Seven OPEC+ producers said on Sunday they will dial back part of their extra voluntary cuts by 188,000 barrels per day starting in June 2026, framing the move as a calibrated step aimed at keeping the oil market steady. The decision lands as the United Arab Emirates announced it will withdraw from OPEC and OPEC+ effective May 1, a break with the group's coordinated approach as crude traded above $100 a barrel Tuesday morning.
The shared reader stake is market stability: both the OPEC+ supply plan and the UAE's departure can shift fuel costs and price expectations for consumers and businesses.
Why UAE's Exit Signals A Market Shift
UAE's exit ends nearly 60 years of membership and points to a future where at least one major Gulf producer sets output policy on its own. The UAE state news agency WAM said the country plans to lift production toward 5 million barrels per day by 2027, from about 3.4 million currently.
The UAE's energy minister described the move as a sovereign call tied to a long-term strategy, while also arguing the timing was chosen to avoid adding stress to markets constrained by the Strait of Hormuz. The announcement came only hours before OPEC was scheduled to meet in Vienna.
According to OPEC+ statement, Saudi Arabia, Russia, Iraq, Kuwait, Kazakhstan, Algeria and Oman explained that they met virtually Sunday and agreed to a June 2026 production increase of 188,000 barrels per day by unwinding a slice of the extra voluntary cuts first outlined in April 2023.
The group also kept the door open to changing course, saying the voluntary reductions could be brought back partly or fully depending on how conditions develop, and that members want the ability to speed up, pause or reverse the phaseout. According to Opec, the seven countries said the step also creates room to accelerate "compensation" for prior overproduction and reiterated they intend to fully offset any volumes above targets since January 2024.
Geopolitical Tensions Shift Oil Market Dynamics
This decision follows President Donald Trump's characterization of the recent oil shock as a "little excursion," predicting a quick price drop once the situation in Iran stabilizes. However, Goldman Sachs has raised its 2026 fourth-quarter Brent forecast from $80 to $90, reflecting expectations of prolonged supply disruptions in the Strait of Hormuz, which could have significant implications for global oil pricing.
As Goldman noted in its analysis, the longer the Strait remains closed, the more challenging it will be to uphold Trump's assumptions about falling prices, with estimates now suggesting a potential market swing from a 1.8 mb/d surplus in 2025 to a 9.6 mb/d deficit in mid-2026 due to reduced Gulf crude production and dwindling inventories. This evolving landscape underscores the complexities OPEC+ faces in stabilizing oil prices amidst geopolitical tensions and production uncertainties, particularly as they prepare for their next meeting in June 2026.
Can OPEC+ Stabilize Prices Amid Supply Disruptions?
Oil's latest move has also been driven by geopolitics, with prices jumping overnight after the Trump administration's national-security team publicly signaled doubts about Tehran's offer tied to activity in the Strait of Hormuz.
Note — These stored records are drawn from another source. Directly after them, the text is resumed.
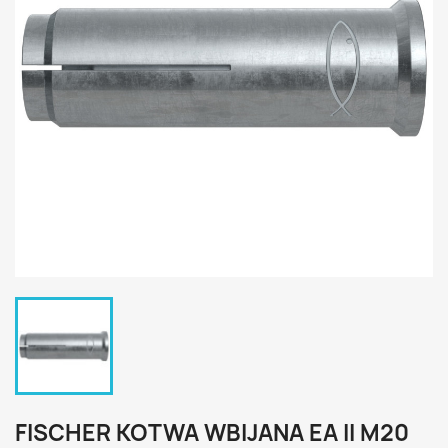
FISCHER KOTWA WBIJANA EA II M20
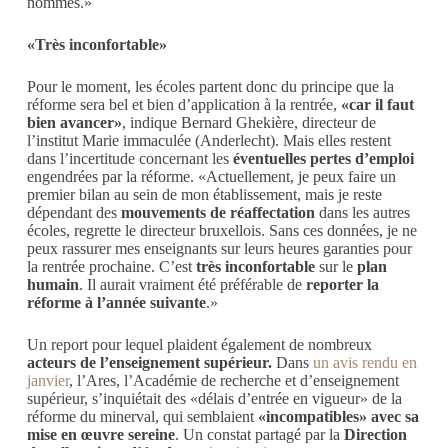
nommés.»
«Très inconfortable»
Pour le moment, les écoles partent donc du principe que la
réforme sera bel et bien d’application à la rentrée,
«car il faut
bien avancer»
, indique Bernard Ghekière, directeur de
l’institut Marie immaculée (Anderlecht). Mais elles restent
dans l’incertitude concernant les
éventuelles pertes d’emploi
engendrées par la réforme. «Actuellement, je peux faire un
premier bilan au sein de mon établissement, mais je reste
dépendant des
mouvements de réaffectation
dans les autres
écoles, regrette le directeur bruxellois. Sans ces données, je ne
peux rassurer mes enseignants sur leurs heures garanties pour
la rentrée prochaine. C’est
très inconfortable
sur le
plan
humain
. Il aurait vraiment été préférable de
reporter la
réforme à l’année suivante
.»
Un report pour lequel plaident également de nombreux
acteurs de l’enseignement supérieur.
Dans
un avis rendu en
janvier
, l’Ares, l’Académie de recherche et d’enseignement
supérieur, s’inquiétait des «délais d’entrée en vigueur» de la
réforme du minerval, qui semblaient
«incompatibles» avec sa
mise en œuvre sereine
. Un constat partagé par la
Direction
The offer involved halting fast-attack-boat operations if Washington lifted its naval blockade, and the White House response was skeptical.
Vandana Hari, chief executive of Vanda Insights, said Donald Trump remained unconvinced by Tehran's proposal to end the Hormuz blockade while putting the nuclear issue on the back burner. Hari also said insurers have already tightened requirements for ships attempting to transit the chokepoint.
In the OPEC+ plan, the seven producers said they will hold monthly sessions to check market conditions, compliance and compensation, with the next meeting set for June 7, 2026. The countries also said the Joint Ministerial Monitoring Committee will oversee adherence to the broader Declaration of Cooperation and the additional voluntary adjustments.
Market trading Tuesday reflected how investors are reading the supply picture: West Texas Intermediate, as tracked by the United States Oil Fund USO, pulled back from an overnight high near $102, while Brent eased from above $112, yet crude held the $100 level. The Energy Select Sector SPDR Fund XLE rose 1.6% premarket, with most constituents higher, and Permian-focused producers led gains as investors favored upstream exposure over refiners facing higher feedstock costs.
Goldman Sachs Adjusts Oil Forecasts Significantly
Goldman Sachs updated its outlook in an April 27 note, lifting its fourth-quarter Brent forecast to $90 a barrel and WTI to $83, and said the Brent target was raised by nearly $30 versus levels before the Hormuz disruption. The bank also outlined a downside scenario where the strait remains effectively shut and additional regional supply is lost, sending Brent to $120 in the third quarter and $115 in the fourth.
"The economic risks are larger than our crude base case alone suggests," Goldman analyst Daan Struyven said. The bank's framework added another layer for traders weighing whether coordinated OPEC+ adjustments can offset the uncertainty created by a key member's exit and a shipping choke point under strain.